We would sometimes talk about her health, and I understood that it was compromised, and that someday, she would need surgery in order to survive.  This weekend, I was surprised and beyond concerned to learn that she’d been hospitalized.  The anticipated surgery is scheduled.  It is in a matter of days, and it’s very risky.  Her recuperation will take months.  So sudden, even though I’d always known about the possibility.  It is a little surreal, talking with her now (she’s home from the hospital til the night before the surgery).  She’s focusing on her children, their upcoming homework and soccer games and dental appointments and formals.   I’m not sure what I would focus on if I were her.  As her friend, I focus on the moments I’m with her.  Wanting them to be good, wanting them to be helpful somehow.
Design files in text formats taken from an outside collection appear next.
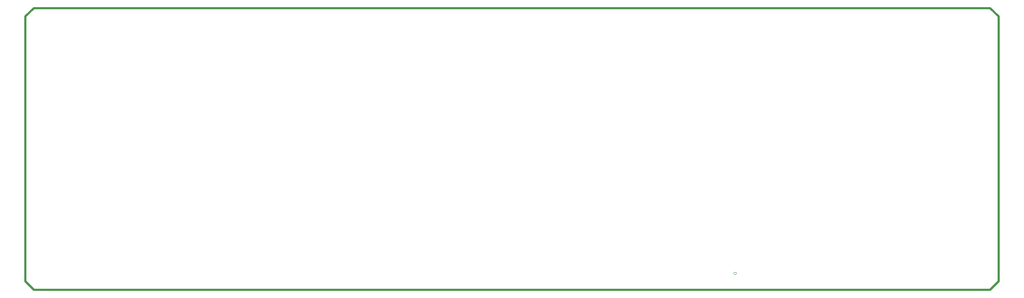
<source format=gbr>
G04 #@! TF.GenerationSoftware,KiCad,Pcbnew,(5.1.10)-1*
G04 #@! TF.CreationDate,2021-11-03T20:12:32-04:00*
G04 #@! TF.ProjectId,besc g2,62657363-2067-4322-9e6b-696361645f70,Init*
G04 #@! TF.SameCoordinates,Original*
G04 #@! TF.FileFunction,Profile,NP*
%FSLAX46Y46*%
G04 Gerber Fmt 4.6, Leading zero omitted, Abs format (unit mm)*
G04 Created by KiCad (PCBNEW (5.1.10)-1) date 2021-11-03 20:12:32*
%MOMM*%
%LPD*%
G01*
G04 APERTURE LIST*
G04 #@! TA.AperFunction,Profile*
%ADD10C,0.500000*%
G04 #@! TD*
G04 #@! TA.AperFunction,Profile*
%ADD11C,0.100000*%
G04 #@! TD*
G04 APERTURE END LIST*
D10*
X31800000Y-125900000D02*
X33800000Y-127900000D01*
X262800000Y-125900000D02*
X260800000Y-127900000D01*
X260800000Y-60900000D02*
X262800000Y-62900000D01*
X33800000Y-60900000D02*
X31800000Y-62900000D01*
X31800000Y-125900000D02*
X31800000Y-62900000D01*
X260800000Y-127900000D02*
X33800000Y-127900000D01*
X262800000Y-62900000D02*
X262800000Y-125900000D01*
X33800000Y-60900000D02*
X260800000Y-60900000D01*
D11*
X200369000Y-124223000D02*
X200169000Y-124223000D01*
X200169000Y-123703000D02*
X200369000Y-123703000D01*
X199909000Y-123963000D02*
G75*
G02*
X200169000Y-123703000I260000J0D01*
G01*
X200169000Y-124223000D02*
G75*
G02*
X199909000Y-123963000I0J260000D01*
G01*
X200629000Y-123963000D02*
G75*
G02*
X200369000Y-124223000I-260000J0D01*
G01*
X200369000Y-123703000D02*
G75*
G02*
X200629000Y-123963000I0J-260000D01*
G01*
M02*

</source>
Another friend called today.  I thought I’d keep all my moments and thoughts and feelings close to my heart, but she said “Tell me”, and so I did.  It was a relief to cry, to say things out loud, to be heard.  I was surprised: the release was so sudden and so easy, and I’d been holding some things so tightly to myself for so long.  Surprised, but very grateful.  I so need friends.  Who doesn’t?

Thank you, friends (all of you).  I love you.